Pioneer Power Group was contracted to perform an arc flash study for a new building. The distribution system for the building contained a main distribution panel and multiple branches downstream containing panels and step-down transformers.
Transformer ratings and the types of breakers are both principal factors in arc flash calculations. Arc flash levels can increase or decrease depending on the size of the transformer and the types of breakers being used. Breaker settings can also impact the results of the arc flash study. If arc flash levels are too high, it may not be possible to perform live electrical work, creating a risky scenario for both equipment and personnel. OSHA requires that all electrical equipment that may require energized work be labeled with arc-flash incident energy levels. Thus, all new equipment installations require an arc flash study which provides arc flash labels detailing the incident energy in cal/cm2, PPE recommendations, and guidelines on safe working distances.

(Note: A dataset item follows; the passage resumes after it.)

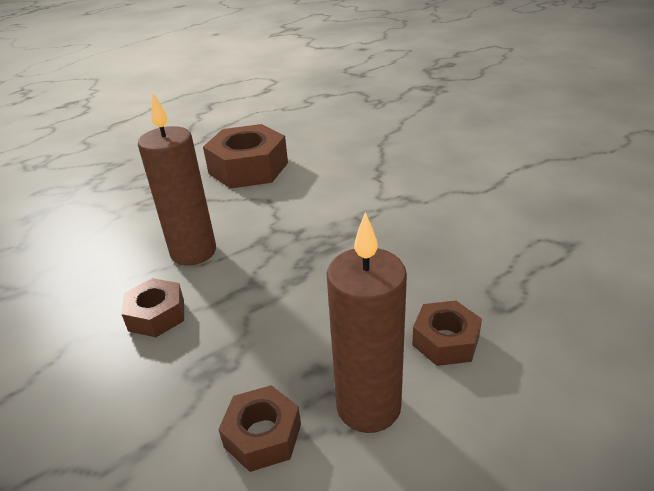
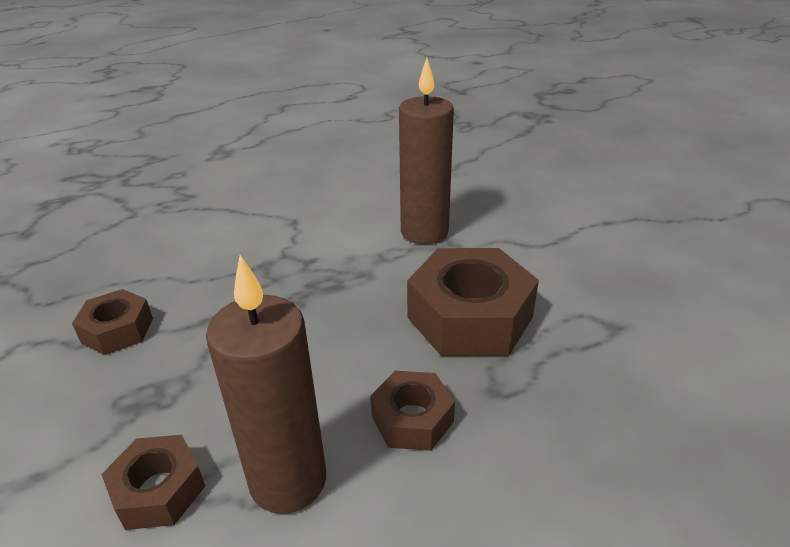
camera: 10 degrees right, 0 degrees up
(193, 252) = (188, 266): brown candle -> brown candle (424, 232)
(248, 168) = (290, 181): brown nut -> brown nut (470, 317)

When Pioneer Power Group analyzed a panel fed by an upstream thermal magnetic breaker, an arc flash result was found to be extremely dangerous – meaning that no live electrical work could be performed. The customer wanted to reduce the arc flash level to a lower category that would allow energized work to be performed in order to prevent future costly shutdowns. At this point of the project some equipment had already been installed, further complicating the situation.
Pioneer Power Group collaborated directly with the design engineer and equipment manufacturer to assess several options to address the issue. After review, the decision was made to change the thermal magnetic feeder breaker to a breaker equipped with an LSI electronic trip unit. To ensure viability of the solution, the breakers had to be tested for system coordination, physical fit in and be rated appropriately for the existing panel. Once the appropriate breakers were finalized, and a revised bill of material created, Pioneer Power Group was able to complete the study and show that the arc flash levels had been sufficiently reduced to allow for energized work with appropriate PPE.

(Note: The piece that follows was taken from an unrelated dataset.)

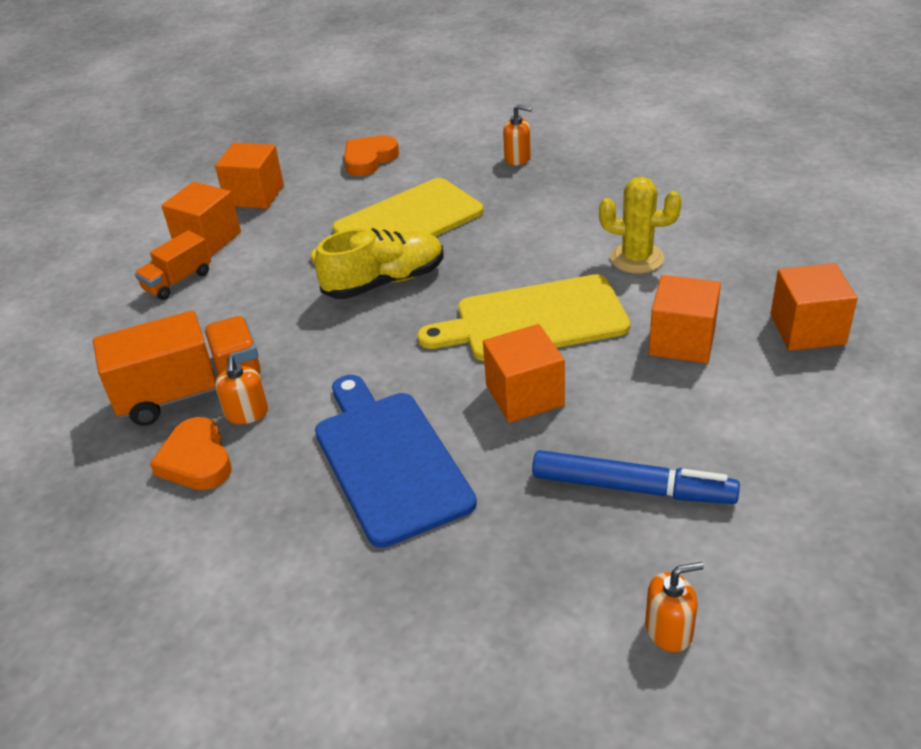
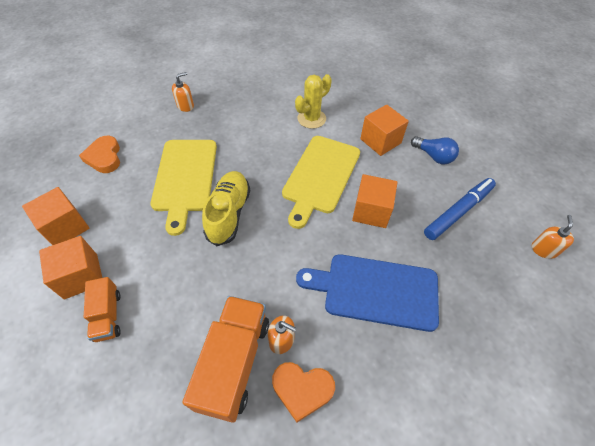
camera: 60 degrees left, 15 degrees up
(726, 411) = (434, 156): none -> blue light bulb
(807, 329) = (405, 105): orange cube -> none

Instead of kicking the problem back to the designer, Pioneer Power Group focused on being part of the solution to deliver a system that would promote less downtime and safer conditions. The study engineer took the time to identify individual breakers that could be changed, eliminating any need to redesign the circuit branch or compromise to a higher PPE Level. By collaborating directly with stakeholders, Pioneer Power Group was able to meet the customer’s request in a quick and cost-effective way.